# Water Effect



## DurocShark

I "black mirrored" some ripple glass (paint one side black). Looks like water. 

Yes, I need a blue gel for the strobe that's doing the background. Can't find my box with the gels. I think I tossed them a few years ago. Whoops! 

The pen is one I've posted before. It's my primary carry ballpoint.




On the water... by DurocShark, on Flickr


Here's the setup shot. Yes, my bedroom is my studio.




DSC_5544setup by DurocShark, on Flickr


----------



## Rangertrek

I really like the effect of the ripple action on the water.  Nice photo work.


----------



## seamus7227

That looks cool!!!! I really like that!


----------



## Carrick

Kudos...Really awesome work, pal!


----------



## Drstrangefart

BRILLIANT!!!!


----------



## ctubbs

Don, way to go.  That is a great effect and your setup is right on.
Charles


----------



## bobjackson

Love it.


----------



## Crickett

What a fabulous looking pen and the photo is breathtaking!!  
If the glass is painted a different colour would it have the same effect?


----------



## DurocShark

Yeah, I've done "mirrors" of several colors. Some work better than others, but the technique is the same.
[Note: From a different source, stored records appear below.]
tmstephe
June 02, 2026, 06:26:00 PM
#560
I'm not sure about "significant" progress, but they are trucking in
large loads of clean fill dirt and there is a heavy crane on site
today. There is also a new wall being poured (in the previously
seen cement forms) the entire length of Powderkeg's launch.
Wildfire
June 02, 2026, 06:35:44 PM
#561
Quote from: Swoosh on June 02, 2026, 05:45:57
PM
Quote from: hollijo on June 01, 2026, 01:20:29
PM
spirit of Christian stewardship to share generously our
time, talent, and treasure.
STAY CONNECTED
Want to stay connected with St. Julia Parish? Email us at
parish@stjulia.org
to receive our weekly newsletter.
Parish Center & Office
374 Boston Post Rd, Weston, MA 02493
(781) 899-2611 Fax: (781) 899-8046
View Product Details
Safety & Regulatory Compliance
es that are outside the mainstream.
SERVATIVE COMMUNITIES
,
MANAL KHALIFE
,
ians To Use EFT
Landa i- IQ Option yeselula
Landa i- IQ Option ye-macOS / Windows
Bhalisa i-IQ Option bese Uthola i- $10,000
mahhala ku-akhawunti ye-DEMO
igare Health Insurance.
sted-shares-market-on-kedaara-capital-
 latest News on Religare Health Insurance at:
Any piece of glass can be painted. I got the idea from painting the backs of my fishtanks. Slopping some black paint on the back of a tank looked awesome from the front. 

Nice thing about this technique is you don't get the double reflection like you do with a regular mirror. (I use those lots too...)
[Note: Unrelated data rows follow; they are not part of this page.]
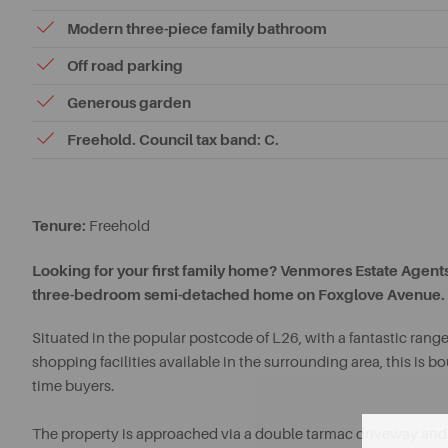
Modern three-piece family bathroom
Off road parking
Generous garden
Freehold. Council tax band: C.
Tenure:
Freehold
Looking for your first family home? Venmores Estate Agents 
three-bedroom semi-detached home on Foxglove Avenue.
Situated in the popular postcode of L26, with a fantastic range
shopping facilities available in the surrounding area, this is 
time buyers.
The property is approached via a double tarmac driveway and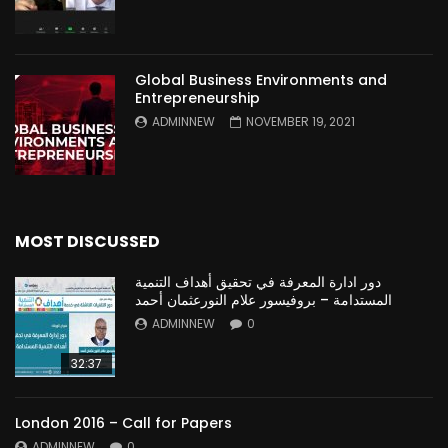
Global Business Environments and
Entrepreneurship
ADMINNEW
NOVEMBER 19, 2021
MOST DISCUSSED
دور ادارة المعرفة في تحقيق أهداف التنمية
المستدامة – بروفيسور علام النورعثمان أحمد
ADMINNEW
0
32:37
London 2016 – Call for Papers
ADMINNEW
0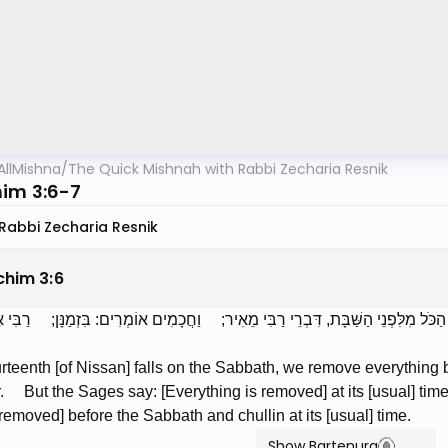
AllMishna
/
The Quick Mishnah with Rabbi Zecharia Resnik
im 3:6-7
Rabbi Zecharia Resnik
chim
3
:
6
ָשָׂר שֶׁחָל לִהְיוֹת בַּשַּׁבָּת — מְבַעֲרִים אֶת הַכֹּל מִלִּפְנֵי הַשַּׁבָּת, דִּבְרֵי רַבִּ
fourteenth [of Nissan] falls on the Sabbath, we remove everythin
r. But the Sages say: [Everything is removed] at its [usual] t
removed] before the Sabbath and chullin at its [usual] time.
Show Bartenura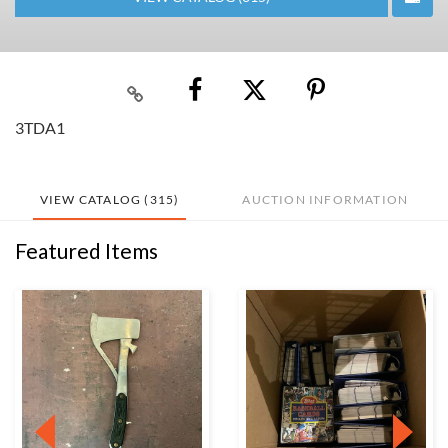
3TDA1
VIEW CATALOG (315)
AUCTION INFORMATION
Featured Items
In this pic I was going for a "floating on the ocean" effect. Need to work on the sky...


----------



## Jmhoff10500

There are alot of pens on here that have gotten the WOW reaction but this is one of the first that get a jaw-dropping whoah! Very nice job, i love the blank!


----------



## turbowagon

That is amazingly awesome!   It's the coolest pen photo I've seen in a long time!

I LOVE it!

- Joe


----------



## OOPS

NO doubt, NO doubt, +1 on the coolest pen photo in a long time!  That is an incredible idea and well executed.  Now, where exactly do you sleep in that "studio?"  Wait, is that your pillow there?  Not only is this pen your daily carry, it looks like you sleep with it too!

Thanks for posting this.  It is outstanding.


----------



## wm460

Excellent


----------



## PenPal

Don, Moving scene there mate. My set up is in front of the tele in the lounge, folds up out of the way. Like the simplicity of lighting and the quality as well as your daily write. showing this way gives us all heart and worth a thousand words.

Thanks mate.

Regards Peter.


----------



## DurocShark

Thanks guys!

:biggrin:


----------



## RHossack

Very nice effect ... but I like the white bumbershoot as a photo booth!


----------



## DurocShark

Ok, I'll bite.

What's a bumbershoot?!?!


----------



## DurocShark

Ahh. Aside from a music and arts festival, it's another term for umbrella!

That is a gen yoo wine photographic umbrella. 

They're a few bucks, but translucent white that lets that weak little hotshoe flash light the pen. It's not strong enough to bounce off a reflective umbrella like the one in the top left corner.


----------



## scrollsawwoodart

That is freakin' great.


----------



## 76winger

I like the effect and look forward to an update if you find those gels!


----------



## toolcrazy

That is a cool effect. But, I am mixed on whether or not it is too much and it takes away from the beauty of the pen. I found that I was looking more at the glass than the pen it's self.


----------



## DurocShark

Yeah, you're probably right about that. That's ok though. :biggrin:

And I tried to order some Roscoe gels from B&H. Out of stock.


----------



## toddlajoie

That looks fantastic. I haven't done any work with black glass in a decade or so, but it is a very versitile effect. Never thought to try it with ripple glass tho!!!! You can get some neat color effects by putting a colored light behind your subject at the same angle as your camera's viewpoint so you get a direct reflection of the color..


----------



## mbroberg

It looks great!!! you should have saved that one for the Photo Contest that is coming up,,or do you have something else in mind for that?:wink:


----------



## DurocShark

mbroberg said:


> It looks great!!! you should have saved that one for the Photo Contest that is coming up,,or do you have something else in mind for that?:wink:



I assumed there would be a theme or some kind of parameters.

Plus, it feels like cheating if I use a pic taken prior to the start of the contest.


----------